Getting to Know the UNL Ethics Center


The Robert J. Kutak Center for the Teaching Study of Applied Ethics, founded in 1985, promotes academic integrity and ethics across disciplines at UNL. The Ethics Center’s mission is "to highlight the importance of critical thinking and moral reasoning in resolving ethical dilemmas and to encourage its exploration in the context of different disciplines and methods of inquiry." To promote this mission, the Ethics Center provides regular programming throughout the academic year. Dr. Steven Swartzer, the Center’s assistant director and lecturer in the Department of Philosophy, shared more information on the Ethics Center and how graduate students can practice and promote good ethics in their daily lives.

Knowing that students, faculty, and staff lead busy lives, the Ethics Center’s primary programs are two sets of regular lunch discussions. The first is a monthly Brown Bag Lunches series where members of the University community come together to discuss a variety of ethical issues in academic life that affect all disciplines, such as academic integrity, authorship, ethical mentorship, diversity, and proper use of power. Dr. Swartzer says, "Even issues that seem like they’re isolated to specific disciplines can have parallels in other disciplines. For instance, when writing a subject’s biography, a biographer runs into some of the same ethical questions about consent, privacy, and the well-being of those impacted by the research as does someone engaged in other types of research involving human subjects."

The second set of lunches, co-sponsored by the Graduate Student Association and held the last Monday of every month, are specifically for graduate students, professional students, and post-docs. "These lunches are focused on ethical issues that grad students need to deal with as they navigate their various roles as students, teachers, researchers, trainees, and future professionals," says Dr. Swartzer. "They are meant to promote a culture of ethics at UNL by drawing attention to common ethical questions that arise in graduate school and by showing participants that their peers are equally concerned with helping to maintain an ethical culture."

The Ethics Center maintains several interdisciplinary ethics resources on their website. Graduate teaching assistants can find information on incorporating ethics in their classrooms, and the information is organized by discipline. Dr. Swartzer also offers consultations to instructors (including TAs) on adding an ethics component to their courses, and he partners with individuals and groups on grant proposals, campus programs, and other activities.

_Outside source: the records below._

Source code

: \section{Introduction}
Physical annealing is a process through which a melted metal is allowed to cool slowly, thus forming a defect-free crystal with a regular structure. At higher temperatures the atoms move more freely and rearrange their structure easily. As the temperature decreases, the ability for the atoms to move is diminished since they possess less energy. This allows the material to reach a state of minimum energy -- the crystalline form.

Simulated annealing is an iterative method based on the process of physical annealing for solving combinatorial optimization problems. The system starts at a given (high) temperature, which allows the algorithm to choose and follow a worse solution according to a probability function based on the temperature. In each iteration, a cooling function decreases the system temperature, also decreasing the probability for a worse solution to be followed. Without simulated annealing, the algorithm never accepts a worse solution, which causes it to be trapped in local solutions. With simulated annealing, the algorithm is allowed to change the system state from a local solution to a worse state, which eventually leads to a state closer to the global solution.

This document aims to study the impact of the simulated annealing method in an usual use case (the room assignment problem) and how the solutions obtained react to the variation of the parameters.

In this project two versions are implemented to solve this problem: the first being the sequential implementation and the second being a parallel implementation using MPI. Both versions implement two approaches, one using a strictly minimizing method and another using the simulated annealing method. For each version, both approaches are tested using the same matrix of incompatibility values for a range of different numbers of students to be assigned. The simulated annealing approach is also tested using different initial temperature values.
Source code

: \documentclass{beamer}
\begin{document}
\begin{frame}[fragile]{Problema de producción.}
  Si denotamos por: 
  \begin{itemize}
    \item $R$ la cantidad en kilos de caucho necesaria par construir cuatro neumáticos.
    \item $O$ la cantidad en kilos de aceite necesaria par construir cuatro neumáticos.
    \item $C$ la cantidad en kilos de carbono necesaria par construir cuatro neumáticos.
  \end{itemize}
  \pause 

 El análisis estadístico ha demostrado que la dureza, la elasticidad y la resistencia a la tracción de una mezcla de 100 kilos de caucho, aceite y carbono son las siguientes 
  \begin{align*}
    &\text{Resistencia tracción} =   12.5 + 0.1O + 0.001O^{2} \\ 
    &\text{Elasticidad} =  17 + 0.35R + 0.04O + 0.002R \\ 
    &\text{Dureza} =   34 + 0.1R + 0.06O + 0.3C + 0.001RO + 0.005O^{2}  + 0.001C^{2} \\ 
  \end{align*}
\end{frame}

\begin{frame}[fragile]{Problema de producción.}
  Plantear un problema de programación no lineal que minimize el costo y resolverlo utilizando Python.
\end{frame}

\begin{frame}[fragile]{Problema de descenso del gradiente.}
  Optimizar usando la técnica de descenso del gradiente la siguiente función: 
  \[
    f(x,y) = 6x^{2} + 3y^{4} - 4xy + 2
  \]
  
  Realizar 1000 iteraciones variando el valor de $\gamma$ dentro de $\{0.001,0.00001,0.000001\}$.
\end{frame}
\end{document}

When asked how graduate students can practice and promote good ethics, Dr. Swartzer responded with four main considerations:

Always think ahead. "Many ethical dilemmas that arise in professional life are entirely (or at least mostly) avoidable. It is important to be mindful about the kinds of things that can lead to ethical conflicts, and to think about what can be done to prevent those conflicts from happening in the first place."

Be transparent.  "One way to keep ourselves in check is to ask ourselves: Would I be willing to explain (to my colleagues, to my instructor, to my committee members) what I am about to do? If you wouldn’t be willing to explain your behaviors ahead of time because you are afraid that your decision will be rejected, you probably already know that this isn’t the right course of action."

Culture matters. "Widespread cheating, bullying and harassment, wasteful uses of resources, and ineffective teaching are all the more likely when these behaviors are seen to be the norm. By showing that we really do care about ethics, and by actively encouraging those around us to show that they care too, we help to maintain a more widespread culture of ethics."

We all make mistakes, and that’s okay.  "Seriously – we ALL make mistakes. We should all strive to be more mindful of our own shortcomings, so that we can do better in the future."

As the Ethics Center strives to promote ethics across campus, graduate students are encouraged to become involved through a variety of channels. Consider attending the regular discussions and suggesting discussion topics or ideas for events. Graduate students may also volunteer to lead one of the Brown Bag lunches or to serve as a guest judge for the UNL Ethics Bowl practices—there are many ways you can promote ethics and contribute to an ethical culture at UNL.